Activity: Find where "right ankle: (73, 246)" appears in the records below, then return that line and every later line exactly, stopping only at the last line.

Dataset content:
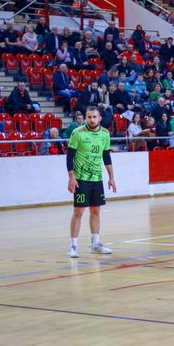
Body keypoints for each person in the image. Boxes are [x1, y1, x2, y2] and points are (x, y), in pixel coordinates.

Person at [67, 106, 116, 258]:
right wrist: (71, 177)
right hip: (81, 179)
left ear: (99, 118)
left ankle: (95, 244)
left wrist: (111, 177)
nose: (92, 119)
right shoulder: (78, 133)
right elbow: (69, 156)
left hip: (97, 179)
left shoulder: (105, 133)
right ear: (86, 118)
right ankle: (73, 246)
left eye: (94, 117)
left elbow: (106, 156)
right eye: (89, 117)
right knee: (79, 211)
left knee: (95, 210)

Your solution:
right ankle: (73, 246)
left eye: (94, 117)
left elbow: (106, 156)
right eye: (89, 117)
right knee: (79, 211)
left knee: (95, 210)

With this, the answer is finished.